Your objective: State how many lines in the material hold the string "CROSS"; nothing besides that number is expected.

****

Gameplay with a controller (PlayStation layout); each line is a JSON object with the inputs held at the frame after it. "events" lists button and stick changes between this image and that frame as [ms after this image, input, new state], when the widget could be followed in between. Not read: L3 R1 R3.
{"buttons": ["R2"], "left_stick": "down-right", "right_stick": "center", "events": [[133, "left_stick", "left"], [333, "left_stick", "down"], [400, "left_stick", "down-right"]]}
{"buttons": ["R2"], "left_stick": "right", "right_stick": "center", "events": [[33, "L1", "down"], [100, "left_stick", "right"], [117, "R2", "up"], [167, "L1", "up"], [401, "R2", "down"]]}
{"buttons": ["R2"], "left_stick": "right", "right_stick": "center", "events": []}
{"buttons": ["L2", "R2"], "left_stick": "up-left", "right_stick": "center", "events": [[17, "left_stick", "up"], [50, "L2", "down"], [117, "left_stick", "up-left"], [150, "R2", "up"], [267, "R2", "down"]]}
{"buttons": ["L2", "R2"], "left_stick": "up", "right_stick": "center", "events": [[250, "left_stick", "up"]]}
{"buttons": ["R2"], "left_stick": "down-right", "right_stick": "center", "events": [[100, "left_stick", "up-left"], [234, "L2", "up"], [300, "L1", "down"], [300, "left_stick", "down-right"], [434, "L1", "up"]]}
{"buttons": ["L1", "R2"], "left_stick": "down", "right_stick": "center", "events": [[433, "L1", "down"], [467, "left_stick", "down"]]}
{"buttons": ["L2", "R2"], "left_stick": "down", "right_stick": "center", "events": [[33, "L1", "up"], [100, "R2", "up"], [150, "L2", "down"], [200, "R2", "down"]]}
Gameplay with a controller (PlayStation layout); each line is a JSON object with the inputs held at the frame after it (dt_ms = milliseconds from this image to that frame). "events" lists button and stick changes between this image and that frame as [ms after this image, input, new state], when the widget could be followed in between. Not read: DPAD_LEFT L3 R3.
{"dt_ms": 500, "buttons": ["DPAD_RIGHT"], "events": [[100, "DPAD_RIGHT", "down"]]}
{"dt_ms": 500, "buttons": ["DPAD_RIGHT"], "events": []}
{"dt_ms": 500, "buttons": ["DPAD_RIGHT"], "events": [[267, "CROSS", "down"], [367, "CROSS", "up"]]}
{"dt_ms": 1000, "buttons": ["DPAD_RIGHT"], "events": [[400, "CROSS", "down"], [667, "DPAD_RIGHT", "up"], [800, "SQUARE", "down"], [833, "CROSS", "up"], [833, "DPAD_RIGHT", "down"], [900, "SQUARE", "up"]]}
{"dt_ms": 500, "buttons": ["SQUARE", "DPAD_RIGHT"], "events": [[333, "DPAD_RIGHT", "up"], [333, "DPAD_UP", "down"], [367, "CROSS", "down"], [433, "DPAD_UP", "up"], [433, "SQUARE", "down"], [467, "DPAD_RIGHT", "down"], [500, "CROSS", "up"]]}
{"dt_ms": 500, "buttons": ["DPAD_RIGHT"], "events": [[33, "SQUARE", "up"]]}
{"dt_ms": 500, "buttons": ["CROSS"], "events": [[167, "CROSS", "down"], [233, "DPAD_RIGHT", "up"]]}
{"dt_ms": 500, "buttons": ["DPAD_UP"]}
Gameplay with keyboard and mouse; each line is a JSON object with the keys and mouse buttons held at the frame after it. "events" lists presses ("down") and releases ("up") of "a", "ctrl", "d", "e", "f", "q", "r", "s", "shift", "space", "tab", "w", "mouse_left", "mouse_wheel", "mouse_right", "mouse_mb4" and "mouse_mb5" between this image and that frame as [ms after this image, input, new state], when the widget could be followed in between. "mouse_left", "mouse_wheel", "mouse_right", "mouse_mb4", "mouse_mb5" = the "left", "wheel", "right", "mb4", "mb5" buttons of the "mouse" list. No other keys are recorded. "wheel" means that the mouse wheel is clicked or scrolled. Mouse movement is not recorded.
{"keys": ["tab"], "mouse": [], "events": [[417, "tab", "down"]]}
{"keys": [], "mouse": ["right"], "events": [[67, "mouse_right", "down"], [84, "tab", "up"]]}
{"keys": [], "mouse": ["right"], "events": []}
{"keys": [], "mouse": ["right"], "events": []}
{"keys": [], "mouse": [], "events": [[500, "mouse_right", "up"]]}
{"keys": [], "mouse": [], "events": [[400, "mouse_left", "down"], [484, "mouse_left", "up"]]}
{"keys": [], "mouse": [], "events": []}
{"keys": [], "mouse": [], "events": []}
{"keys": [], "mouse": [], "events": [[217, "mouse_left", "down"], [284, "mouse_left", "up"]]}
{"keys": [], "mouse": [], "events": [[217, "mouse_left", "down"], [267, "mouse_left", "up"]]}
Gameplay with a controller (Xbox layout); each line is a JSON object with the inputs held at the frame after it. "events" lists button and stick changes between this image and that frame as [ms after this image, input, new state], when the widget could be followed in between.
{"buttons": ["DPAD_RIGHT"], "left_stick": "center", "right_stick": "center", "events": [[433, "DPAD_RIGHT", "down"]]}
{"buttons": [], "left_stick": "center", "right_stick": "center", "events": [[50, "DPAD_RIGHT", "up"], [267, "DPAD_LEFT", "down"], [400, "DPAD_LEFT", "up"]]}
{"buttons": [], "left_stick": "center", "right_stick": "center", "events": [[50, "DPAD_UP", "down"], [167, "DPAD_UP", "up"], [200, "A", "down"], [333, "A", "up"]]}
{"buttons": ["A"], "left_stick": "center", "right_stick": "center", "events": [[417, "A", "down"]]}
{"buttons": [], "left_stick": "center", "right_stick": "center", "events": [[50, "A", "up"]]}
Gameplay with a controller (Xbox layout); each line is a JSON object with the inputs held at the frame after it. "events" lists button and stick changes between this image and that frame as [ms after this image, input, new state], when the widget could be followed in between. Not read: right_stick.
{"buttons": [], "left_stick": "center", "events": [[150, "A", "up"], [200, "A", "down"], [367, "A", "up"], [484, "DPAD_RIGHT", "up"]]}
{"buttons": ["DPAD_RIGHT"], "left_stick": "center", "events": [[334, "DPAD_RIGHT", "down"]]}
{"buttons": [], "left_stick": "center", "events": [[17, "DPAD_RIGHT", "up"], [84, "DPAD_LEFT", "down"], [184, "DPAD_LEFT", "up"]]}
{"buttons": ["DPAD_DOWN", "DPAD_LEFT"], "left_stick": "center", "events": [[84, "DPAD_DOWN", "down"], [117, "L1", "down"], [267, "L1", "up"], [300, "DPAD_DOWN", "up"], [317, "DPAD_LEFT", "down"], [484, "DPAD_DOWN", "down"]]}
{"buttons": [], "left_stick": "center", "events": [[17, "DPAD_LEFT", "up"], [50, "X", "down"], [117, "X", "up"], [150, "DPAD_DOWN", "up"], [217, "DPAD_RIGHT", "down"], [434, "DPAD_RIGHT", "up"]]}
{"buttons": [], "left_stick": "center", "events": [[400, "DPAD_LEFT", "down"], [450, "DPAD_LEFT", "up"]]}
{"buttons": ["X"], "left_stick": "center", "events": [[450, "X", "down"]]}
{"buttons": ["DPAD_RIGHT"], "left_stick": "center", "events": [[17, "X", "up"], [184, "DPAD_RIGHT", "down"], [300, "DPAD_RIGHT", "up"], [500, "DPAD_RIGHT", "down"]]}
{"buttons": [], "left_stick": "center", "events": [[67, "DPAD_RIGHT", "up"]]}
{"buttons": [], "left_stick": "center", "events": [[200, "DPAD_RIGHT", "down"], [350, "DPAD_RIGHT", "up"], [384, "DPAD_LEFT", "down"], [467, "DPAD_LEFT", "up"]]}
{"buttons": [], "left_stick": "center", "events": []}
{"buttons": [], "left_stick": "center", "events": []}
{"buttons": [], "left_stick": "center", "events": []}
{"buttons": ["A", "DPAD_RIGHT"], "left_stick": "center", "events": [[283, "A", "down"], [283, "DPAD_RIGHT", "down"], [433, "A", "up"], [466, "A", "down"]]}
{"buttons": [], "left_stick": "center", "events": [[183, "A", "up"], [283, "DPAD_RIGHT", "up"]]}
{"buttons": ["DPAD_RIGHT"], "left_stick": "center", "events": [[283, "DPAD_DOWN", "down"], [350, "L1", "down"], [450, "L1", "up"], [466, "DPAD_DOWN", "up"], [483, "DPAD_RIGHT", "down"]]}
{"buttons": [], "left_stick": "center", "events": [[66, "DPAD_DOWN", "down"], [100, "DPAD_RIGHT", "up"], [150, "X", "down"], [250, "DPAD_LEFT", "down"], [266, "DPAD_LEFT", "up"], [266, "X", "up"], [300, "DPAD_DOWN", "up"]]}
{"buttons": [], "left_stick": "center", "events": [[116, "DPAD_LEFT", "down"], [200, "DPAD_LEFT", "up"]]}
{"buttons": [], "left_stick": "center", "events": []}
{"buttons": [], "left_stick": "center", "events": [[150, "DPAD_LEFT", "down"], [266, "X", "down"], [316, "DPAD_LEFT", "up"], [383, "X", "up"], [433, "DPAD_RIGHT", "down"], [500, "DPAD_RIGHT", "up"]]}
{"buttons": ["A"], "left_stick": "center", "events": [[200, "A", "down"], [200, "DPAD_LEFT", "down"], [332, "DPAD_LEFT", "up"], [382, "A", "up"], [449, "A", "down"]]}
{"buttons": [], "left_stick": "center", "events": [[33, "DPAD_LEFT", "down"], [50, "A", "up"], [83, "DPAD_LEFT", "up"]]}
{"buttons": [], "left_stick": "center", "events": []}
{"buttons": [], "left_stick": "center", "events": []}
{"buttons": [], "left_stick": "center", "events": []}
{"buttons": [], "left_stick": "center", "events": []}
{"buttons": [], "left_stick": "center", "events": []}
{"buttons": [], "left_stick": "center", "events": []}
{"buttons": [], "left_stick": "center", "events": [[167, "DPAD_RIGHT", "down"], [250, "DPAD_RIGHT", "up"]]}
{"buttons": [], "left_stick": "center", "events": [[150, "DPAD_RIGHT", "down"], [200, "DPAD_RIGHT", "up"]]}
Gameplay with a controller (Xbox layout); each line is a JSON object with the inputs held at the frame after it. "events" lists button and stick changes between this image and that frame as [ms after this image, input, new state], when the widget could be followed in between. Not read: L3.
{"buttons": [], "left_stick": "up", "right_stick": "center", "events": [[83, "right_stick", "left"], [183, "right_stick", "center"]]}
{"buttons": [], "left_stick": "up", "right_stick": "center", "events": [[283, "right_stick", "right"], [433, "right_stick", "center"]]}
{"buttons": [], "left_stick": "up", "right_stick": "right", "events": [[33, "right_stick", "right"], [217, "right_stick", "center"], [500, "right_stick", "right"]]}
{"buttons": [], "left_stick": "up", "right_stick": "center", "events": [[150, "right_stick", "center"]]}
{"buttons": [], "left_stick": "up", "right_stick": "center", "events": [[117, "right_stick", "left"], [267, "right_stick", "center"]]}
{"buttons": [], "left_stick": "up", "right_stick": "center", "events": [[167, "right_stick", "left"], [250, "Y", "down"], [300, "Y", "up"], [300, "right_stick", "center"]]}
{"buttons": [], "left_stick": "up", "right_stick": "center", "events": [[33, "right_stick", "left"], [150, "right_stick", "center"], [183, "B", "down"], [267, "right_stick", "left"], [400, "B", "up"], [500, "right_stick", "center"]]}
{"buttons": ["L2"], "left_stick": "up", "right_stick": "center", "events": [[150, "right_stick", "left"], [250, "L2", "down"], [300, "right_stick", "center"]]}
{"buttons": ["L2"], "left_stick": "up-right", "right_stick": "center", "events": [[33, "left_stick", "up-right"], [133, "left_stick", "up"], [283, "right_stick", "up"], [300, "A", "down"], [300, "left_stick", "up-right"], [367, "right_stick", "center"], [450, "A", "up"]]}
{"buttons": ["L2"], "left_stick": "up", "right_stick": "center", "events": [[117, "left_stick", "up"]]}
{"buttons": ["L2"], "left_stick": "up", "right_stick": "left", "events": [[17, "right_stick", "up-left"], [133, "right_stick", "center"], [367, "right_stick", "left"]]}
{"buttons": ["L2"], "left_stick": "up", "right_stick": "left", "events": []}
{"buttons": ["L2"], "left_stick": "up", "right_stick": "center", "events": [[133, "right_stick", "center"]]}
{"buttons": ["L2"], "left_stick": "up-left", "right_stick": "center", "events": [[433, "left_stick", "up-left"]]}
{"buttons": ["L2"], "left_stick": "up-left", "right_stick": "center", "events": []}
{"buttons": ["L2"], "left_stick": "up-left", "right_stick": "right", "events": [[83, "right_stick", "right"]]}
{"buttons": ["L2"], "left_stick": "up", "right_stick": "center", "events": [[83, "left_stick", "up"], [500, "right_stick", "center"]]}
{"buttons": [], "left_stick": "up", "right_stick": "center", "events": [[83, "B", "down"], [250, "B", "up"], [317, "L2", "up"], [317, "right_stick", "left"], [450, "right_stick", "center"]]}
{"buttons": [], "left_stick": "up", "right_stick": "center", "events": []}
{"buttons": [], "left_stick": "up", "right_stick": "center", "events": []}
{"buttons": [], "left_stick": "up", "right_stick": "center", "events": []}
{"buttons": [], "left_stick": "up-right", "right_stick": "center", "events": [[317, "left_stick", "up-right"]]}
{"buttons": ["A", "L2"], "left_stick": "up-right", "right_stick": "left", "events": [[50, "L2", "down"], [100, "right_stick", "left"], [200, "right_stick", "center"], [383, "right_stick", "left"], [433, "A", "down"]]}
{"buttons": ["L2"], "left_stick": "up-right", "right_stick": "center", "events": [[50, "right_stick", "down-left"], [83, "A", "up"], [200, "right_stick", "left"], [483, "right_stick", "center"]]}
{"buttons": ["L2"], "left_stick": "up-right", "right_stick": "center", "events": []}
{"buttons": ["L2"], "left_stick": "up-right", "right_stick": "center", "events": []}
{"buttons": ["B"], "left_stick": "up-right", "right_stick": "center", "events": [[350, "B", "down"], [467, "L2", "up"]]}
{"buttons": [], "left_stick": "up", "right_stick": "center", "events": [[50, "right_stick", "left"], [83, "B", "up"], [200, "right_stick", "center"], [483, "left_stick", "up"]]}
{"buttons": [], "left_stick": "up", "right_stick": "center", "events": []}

****

Answer box: 4